# Frictional implications on non-elastic momentum

1. Mar 16, 2009

### anelmarx

1. The problem statement, all variables and given/known data
Consider a bullet of mass m fired at a speed of Vo into a wooden block of mass M. The bullet instantaneously comes to a rest in the block. The block with the embedded bullet slides along a horizontal surface with a coefficient of kinetic energy U.
How far (s) does the block slide before it comes to rest. Express your answer in terms of m,M,Vo,U and g.

2. Relevant equations
None given

3. The attempt at a solution
(m+M)Vf=mVo
thus
Vo=(m+M)/m*Vf
and Vf=root of (2gs)
So
(Vo*m/m+M)^2 = 2gs
s=(1/2g)(Vo*m/m+M)^2

Now my question is if this is correct. I know this is the equation used when the wood is on a pendulim. Where is the U that they give?

2. Mar 16, 2009

### LowlyPion

Is your u coefficient of kinetic energy not the coefficient of kinetic friction μk.

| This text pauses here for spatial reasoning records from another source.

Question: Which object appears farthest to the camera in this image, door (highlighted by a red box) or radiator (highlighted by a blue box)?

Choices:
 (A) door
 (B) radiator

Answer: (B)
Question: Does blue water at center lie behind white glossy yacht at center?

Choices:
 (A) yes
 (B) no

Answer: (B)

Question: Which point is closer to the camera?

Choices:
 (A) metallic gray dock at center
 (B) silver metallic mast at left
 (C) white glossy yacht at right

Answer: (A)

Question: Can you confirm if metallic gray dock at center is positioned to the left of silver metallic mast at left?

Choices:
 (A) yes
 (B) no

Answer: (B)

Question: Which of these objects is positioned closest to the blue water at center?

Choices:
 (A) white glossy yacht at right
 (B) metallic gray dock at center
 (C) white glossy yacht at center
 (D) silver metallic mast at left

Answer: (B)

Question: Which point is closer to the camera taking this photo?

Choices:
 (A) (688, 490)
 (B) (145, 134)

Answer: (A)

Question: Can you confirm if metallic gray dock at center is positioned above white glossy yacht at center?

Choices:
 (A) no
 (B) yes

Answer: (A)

In which case your use of g in your equations should possibly be modified to reflect deceleration due to the force of kinetic friction?

F = m*a = μ*m*g

a = μ*g

3. Mar 16, 2009

### anelmarx

The U is definitely for kinetic energy. That's why I don't know where it is suppose to fit in.

4. Mar 16, 2009

### LowlyPion

Yes, but ... what is that?

From the law of the conservation of energy you can say that there is some energy that goes to friction related by some μ * Fn over the path of motion. That's energy robbed from the kinetic energy. But the μ is also commonly called μk - the coefficient of kinetic friction.

Energy to friction = Ef = μ*∫Fn(x) dx

It also relates to Force over that distance for a uniform Fn(x) over the distance as simply μ*Fn, or in your case with Fn = m*g, then ...

Ffr = μ*Fn = μ*m*g = m*a

As before then your deceleration is as stated a = μ*g